Binance, the world’s largest cryptocurrency firm, has reached a deal with FTX, to buy the rival crypto exchange for an undisclosed amount. This deal is expected to rescue the company from a liquidity crisis.
Update: (9:30PM GMT +1) - Binance has announced that it "will not pursue the potential acquisition of FTX.com," citing the latest news reports regarding mishandled customer funds and alleged US agency investigations.
- In a tweet, Binance CEO, Changpeng Zhao disclosed that “there is a significant liquidity crunch” at FTX and that after FTX asked for Binance’s help, the company “signed a non-binding” agreement with the intent “to fully acquire FTX and help cover the liquidity crunch.”
- The deal marks an anticlimactic collapse for a company that was valued by private investors at $32 billion, with plans to become a crypto giant through acquisitions.
- The deal comes in the wake of a CoinDesk scoop last week that triggered concern that the balance sheet of FTX's corporate sibling, Alameda Research, was too heavily reliant on illiquid tokens including FTX's own FTT. Both FTX and Alameda were founded and are largely owned by Bankman-Fried.

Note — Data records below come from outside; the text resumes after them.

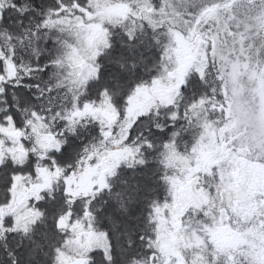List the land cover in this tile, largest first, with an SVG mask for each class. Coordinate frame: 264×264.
<instances>
[{
	"label": "snow or ice",
	"instance_id": "6c2138e0",
	"mask_svg": "<svg viewBox=\"0 0 264 264\" xmlns=\"http://www.w3.org/2000/svg\"><path fill=\"white\" fill-rule=\"evenodd\" d=\"M0 264H264V0H0Z\"/></svg>",
	"mask_w": 264,
	"mask_h": 264
}]
</instances>
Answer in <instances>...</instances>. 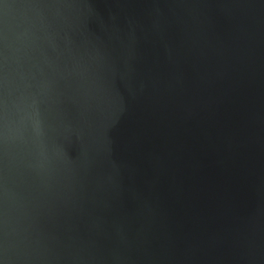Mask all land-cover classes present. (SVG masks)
Here are the masks:
<instances>
[{
	"label": "water",
	"instance_id": "1",
	"mask_svg": "<svg viewBox=\"0 0 264 264\" xmlns=\"http://www.w3.org/2000/svg\"><path fill=\"white\" fill-rule=\"evenodd\" d=\"M0 264H264V0H0Z\"/></svg>",
	"mask_w": 264,
	"mask_h": 264
}]
</instances>
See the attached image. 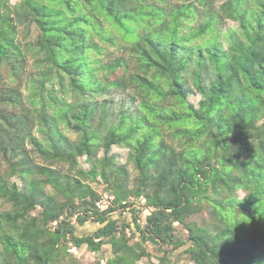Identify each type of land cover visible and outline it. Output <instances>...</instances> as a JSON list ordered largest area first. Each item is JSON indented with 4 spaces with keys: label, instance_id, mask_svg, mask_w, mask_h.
<instances>
[{
    "label": "trees",
    "instance_id": "trees-1",
    "mask_svg": "<svg viewBox=\"0 0 264 264\" xmlns=\"http://www.w3.org/2000/svg\"><path fill=\"white\" fill-rule=\"evenodd\" d=\"M2 67L0 264H264V0H0Z\"/></svg>",
    "mask_w": 264,
    "mask_h": 264
},
{
    "label": "rangeland",
    "instance_id": "rangeland-1",
    "mask_svg": "<svg viewBox=\"0 0 264 264\" xmlns=\"http://www.w3.org/2000/svg\"><path fill=\"white\" fill-rule=\"evenodd\" d=\"M16 0H12V3H14ZM235 26L234 23L227 21L225 24V27H233ZM27 69H30L29 67ZM28 75V72H27ZM26 78L23 82H19V81H14V79L12 77L9 76L8 74V70L6 67H2L0 69V85H12V86H19L20 85V90L22 91V93L24 95H26L27 90H26ZM119 98V96H115V99ZM199 95L196 93H193L190 95V101L193 103H197L199 100ZM64 133L69 136L70 138L74 139L75 135L70 134L69 132L64 131ZM33 135H35L36 137H40V133L37 132L36 129L33 130ZM112 152L117 154L118 156V160L121 163L125 162V158H126V154L127 151L123 148L117 147V146H113L112 147ZM37 159V158H35ZM79 164L83 169H87L88 168V164L85 161V158H81L79 160ZM7 164L0 158V169L4 170L6 169ZM67 170V169H65ZM96 189L99 192H102L103 186H95ZM104 195H106L104 193ZM240 195L242 196L243 194L240 193ZM3 206L0 205V209ZM140 217L142 216V213H140ZM129 217V215H127ZM97 227H99L97 224L94 223H87L86 226L84 227H80L78 228V232L79 234L82 235H90L93 233V231L95 229H97ZM147 248L153 253V254H157L153 248L146 244ZM71 252H73L75 254V257L78 259L79 262H81V264H105L106 260L108 258L109 255V250L108 249H102L101 251L97 252V253H91L89 251H87L86 249H72ZM139 264H158V260L155 259L154 257H151V259L148 260H144L142 262H139ZM176 264H193L192 262H189L188 258L186 256H181L178 260V262Z\"/></svg>",
    "mask_w": 264,
    "mask_h": 264
},
{
    "label": "built area",
    "instance_id": "built-area-1",
    "mask_svg": "<svg viewBox=\"0 0 264 264\" xmlns=\"http://www.w3.org/2000/svg\"><path fill=\"white\" fill-rule=\"evenodd\" d=\"M113 200V197H109L108 195H104L97 203H96V207L100 210V211H104L106 210L110 204L111 201ZM142 203H144V201H142Z\"/></svg>",
    "mask_w": 264,
    "mask_h": 264
}]
</instances>
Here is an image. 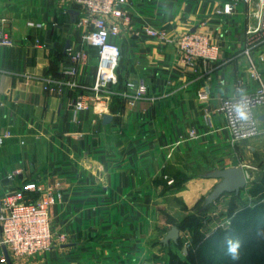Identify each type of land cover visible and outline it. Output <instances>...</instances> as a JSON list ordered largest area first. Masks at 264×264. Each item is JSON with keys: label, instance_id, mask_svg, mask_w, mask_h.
<instances>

- Thereafter, investor confidence was shaken when Zhao tweeted that the company would sell its holdings of FTT.
- The deal, according to Tweets from both Zhao and Bankman-Fried, rests on a non-binding letter of intent, pending full due diligence.
- The acquisition will only include the non-US arm of FTX, and FTX.us will continue to be independent of Binance.